Georgeandzippyzoo · 21/09/2023 16:21

Firstly think it's a bit much her expecting you to remember and mention if she didn't do the same when your first husband died.

We always got our DM and DF a card and 'acknowldeging'gift, not expensive. Their first anniversary after DF died we did acknowledge and hot her flowers. She said she appreciated it but we didn't need to, so we would just mention it after that.

We slways get our in laws something on their anniversary, again more a token gift or meal out.

Laiste · 21/09/2023 16:31

DH always get all het up about remembering to send his parents a wedding anni card and yet they don't bother with ours (apart from the first one 15 years ago) Confused

His does have his parents on a bit of a pedestal though.
I'll stop there 😂

Loub55 · 21/09/2023 16:44

We always send SIL and BIL a wedding anniversary card, I didn't know that was considered weird! As PP said, there are plenty in the shops so there must be a few of us that do.

We have never got one back though but they have said themselves they don't remember their own half.

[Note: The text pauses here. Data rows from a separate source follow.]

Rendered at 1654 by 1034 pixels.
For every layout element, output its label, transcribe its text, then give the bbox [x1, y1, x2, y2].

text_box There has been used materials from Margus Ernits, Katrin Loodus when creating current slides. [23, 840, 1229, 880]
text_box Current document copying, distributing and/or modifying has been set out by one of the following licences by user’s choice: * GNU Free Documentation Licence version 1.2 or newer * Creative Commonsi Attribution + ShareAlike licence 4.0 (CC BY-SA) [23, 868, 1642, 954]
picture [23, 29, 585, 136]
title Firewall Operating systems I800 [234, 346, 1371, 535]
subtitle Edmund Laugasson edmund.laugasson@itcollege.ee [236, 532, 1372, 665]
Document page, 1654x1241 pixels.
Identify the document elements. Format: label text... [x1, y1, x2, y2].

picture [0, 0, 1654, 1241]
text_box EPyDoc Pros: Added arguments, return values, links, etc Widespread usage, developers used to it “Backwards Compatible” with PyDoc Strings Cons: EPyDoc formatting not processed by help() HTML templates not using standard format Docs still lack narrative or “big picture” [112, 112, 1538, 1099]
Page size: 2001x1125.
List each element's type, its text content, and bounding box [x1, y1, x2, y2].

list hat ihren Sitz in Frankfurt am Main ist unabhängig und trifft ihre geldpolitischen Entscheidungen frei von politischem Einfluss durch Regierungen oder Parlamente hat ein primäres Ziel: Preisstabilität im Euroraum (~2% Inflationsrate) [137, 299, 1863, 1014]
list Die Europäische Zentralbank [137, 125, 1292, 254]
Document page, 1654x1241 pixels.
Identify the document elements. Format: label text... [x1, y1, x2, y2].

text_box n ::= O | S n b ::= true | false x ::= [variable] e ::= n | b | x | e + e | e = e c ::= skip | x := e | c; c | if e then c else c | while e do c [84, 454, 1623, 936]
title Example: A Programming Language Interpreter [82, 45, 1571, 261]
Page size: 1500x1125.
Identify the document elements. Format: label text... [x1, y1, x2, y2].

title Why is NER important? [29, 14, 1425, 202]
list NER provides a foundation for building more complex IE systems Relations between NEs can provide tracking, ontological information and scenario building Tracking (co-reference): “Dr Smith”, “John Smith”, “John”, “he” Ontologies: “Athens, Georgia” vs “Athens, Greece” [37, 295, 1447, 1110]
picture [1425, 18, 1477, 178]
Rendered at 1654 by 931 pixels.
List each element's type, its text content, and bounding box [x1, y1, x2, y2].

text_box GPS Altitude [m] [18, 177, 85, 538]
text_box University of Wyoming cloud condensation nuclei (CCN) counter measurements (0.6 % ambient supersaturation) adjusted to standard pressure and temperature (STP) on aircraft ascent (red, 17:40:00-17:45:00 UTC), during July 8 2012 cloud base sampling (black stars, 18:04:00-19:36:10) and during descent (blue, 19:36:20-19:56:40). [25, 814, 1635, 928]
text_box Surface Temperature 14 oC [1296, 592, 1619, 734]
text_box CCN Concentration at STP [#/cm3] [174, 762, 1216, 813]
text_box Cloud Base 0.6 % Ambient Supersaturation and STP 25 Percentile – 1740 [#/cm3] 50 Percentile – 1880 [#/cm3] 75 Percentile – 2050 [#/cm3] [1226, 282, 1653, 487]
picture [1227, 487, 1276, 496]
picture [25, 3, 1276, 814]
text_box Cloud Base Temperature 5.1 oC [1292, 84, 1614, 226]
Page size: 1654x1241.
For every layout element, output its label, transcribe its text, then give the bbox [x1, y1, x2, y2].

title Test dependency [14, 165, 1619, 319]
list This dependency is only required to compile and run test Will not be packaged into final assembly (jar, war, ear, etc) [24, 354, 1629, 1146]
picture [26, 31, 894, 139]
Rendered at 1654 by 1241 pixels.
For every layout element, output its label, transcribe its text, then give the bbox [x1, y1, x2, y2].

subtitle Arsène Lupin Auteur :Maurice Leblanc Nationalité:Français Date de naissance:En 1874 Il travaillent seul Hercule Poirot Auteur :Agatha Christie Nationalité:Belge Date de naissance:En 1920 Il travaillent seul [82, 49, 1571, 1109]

The time 😂 so maybe after 8 years I should stop!!!

The only person we get one from is my MIL (my DM used to send one too before she got dementia)

toadasoda · 21/09/2023 16:51

We always acknowledge but its not a big deal. Had brunch with in laws this weekend for their anniversary but some years we let it slide. Dh always buys them a gift though. Growing up my parents always got a present from us. My ILs and sisters acknowledge mine with a card or at worst a text msg or call. I thought that was normal. To be honest I would think the first anniversary after a death is a tough day and should be acknowledged.

Secondwindplease · 21/09/2023 16:57

My own family don’t bother and I prefer that to be honest, I’m terrible with cards as it is. My in laws like to acknowledge anniversaries with each other, but I can’t grumble about that because once every five or ten years PIL take us on holiday to celebrate a big ‘un.

TMess · 21/09/2023 17:04

I always send a card/flowers. They send us the same. Same with all my ILs. I don’t know if they would care and I doubt I would care if that stopped, but it’s just a nice thing to do isn’t it.

BooksAndHooks · 21/09/2023 17:06

Yea anniversaries always acknowledged in our family. I still think of my grandparents on what would be Ygritte anniversary.